Così, dopo il 3-2, sembra rimanere troppo tempo perché l’Aston Villa, alla fine, non pareggi i conti. Troppo favorevole la direzione presa dall’incontro, mentre qualcuno al PSG inizia a vedere i fantasmi: è Marquinhos, il capitano, che in una squadra del tutto rinnovata rappresenta la continuità con gli sfortunati cicli precedenti.
Il brasiliano sembra portare con sé l’aura di sfiga che ha connotato il PSG in Europa finora, che lo trasforma da difensore normalmente affidabile in una vera e propria calamità per la sua squadra. Un minuto dopo il 3-2 prova maldestramente a respingere di tacco un cross, e fa finire la palla sulla testa di Tielemans. La parata di Donnarumma (quella che vedete nella copertina di questo pezzo) non ha semplicemente senso. Al 70’, invece, devia di testa un lancio di Pau Torres per Rashford e, di fatti, lo trasforma in un assist per Asensio a campo aperto. Il gol dell’ex per riequilibrare l’eliminatoria sarebbe stato l’ennesimo episodio da incubo dell’epopea del PSG in Champions. Invece, Donnarumma ieri sera aveva proprio voglia di ribaltare il destino della sua squadra e ha respinto il tiro dello spagnolo.
Sul prosieguo dell’azione l’Aston Villa ha conquistato una punizione defilata su cui Konsa, per un millimetro, non ci ha messo la testa. Emery, per la disperazione, si è buttato a terra come se stesse eseguendo dei push up.
Era quello il momento di segnare il quarto gol, le occasioni ci sono state ma l’Aston Villa non ha saputo sfruttarle. Così, il resto della partita è scivolato via, con qualche contropiede sprecato dal PSG. Una mischia all’ultimo minuto ha liberato al tiro Maatsen ma Pacho, l’uomo che con le sue deviazioni aveva contribuito a due gol dei villans, ha deciso di invertire il karma e salvare Luis Enrique sulla linea di porta.
Alla fine al PSG resterà la paura, e ad Emery l’amaro in bocca per l’impresa sfiorata. Nella percezione del tecnico basco, però, il fatto che Pacho abbia salvato o meno quella palla gol all’ultimo minuto cambia poco. Le eliminatorie di Unai Emery riescono sempre a essere una grande lezione: nello sport, nel calcio di alto livello soprattutto, un modo di competere si può trovare sempre, anche da una condizione di inferiorità. Il resto, sono solo scuse.

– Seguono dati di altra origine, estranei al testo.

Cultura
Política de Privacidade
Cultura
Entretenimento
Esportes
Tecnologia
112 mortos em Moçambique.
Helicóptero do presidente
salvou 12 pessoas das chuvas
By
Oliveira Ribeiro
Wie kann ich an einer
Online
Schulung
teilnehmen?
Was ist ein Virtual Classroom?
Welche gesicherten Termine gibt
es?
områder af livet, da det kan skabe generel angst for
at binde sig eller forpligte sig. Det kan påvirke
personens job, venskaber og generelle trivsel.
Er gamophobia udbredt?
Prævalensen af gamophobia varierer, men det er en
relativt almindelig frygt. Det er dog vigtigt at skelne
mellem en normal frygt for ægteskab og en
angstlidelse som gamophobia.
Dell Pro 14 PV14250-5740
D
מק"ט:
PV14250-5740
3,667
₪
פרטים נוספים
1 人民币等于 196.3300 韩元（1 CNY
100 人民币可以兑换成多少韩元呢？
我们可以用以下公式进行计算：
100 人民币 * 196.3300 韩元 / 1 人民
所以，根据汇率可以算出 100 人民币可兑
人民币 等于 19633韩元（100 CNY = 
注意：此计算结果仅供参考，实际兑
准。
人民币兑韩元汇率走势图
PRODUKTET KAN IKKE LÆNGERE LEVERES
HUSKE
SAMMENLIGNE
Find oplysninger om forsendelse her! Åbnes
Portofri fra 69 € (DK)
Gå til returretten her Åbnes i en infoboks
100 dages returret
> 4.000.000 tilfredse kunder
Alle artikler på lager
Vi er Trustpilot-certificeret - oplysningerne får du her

È questa la grandezza di uno degli allenatori migliori della sua epoca, che forse meriterebbe ben altro riconoscimento. Chissà, forse Emery non è uno che riesce a vendersi granché bene alle società e alle tifoserie delle squadre d’élite. Magari perché non parla bene inglese, o perché non ha avuto un passato da grande giocatore («sentivo molto la pressione ed ero abbastanza cagón», diceva del sé stesso calciatore).
Oppure sarà per il modo di presentarsi. Quando vediamo Unai Emery a bordo campo con il solito completo scuro, la cravatta che spunta dalla zip del maglione a collo alto, i lunghi capelli pettinati all’indietro col gel che sembra tirargli anche le rughe della fronte, sembra sempre che si prenda troppo sul serio, come quei professori del liceo che ci tenevano a presentarsi vestiti in un certo modo, magari con una giacca e una cravatta, e anche per questo suscitavano un po’ di ilarità degli studenti, che percepivano il contrasto tra il tentativo di mantenere un qualche rispetto istituzionale dei ruoli attraverso il vestiario e la trasandatezza del contesto in cui si ritrovavano ad insegnare. Look the part, be the part, avrebbe detto Prop Joe di The Wire. E competere come riescono a fare le squadre di Emery richiede una meticolosità che forse passa persino dal modo di mostrarsi, anche a costo di non cambiare look e pettinatura da più di dieci anni.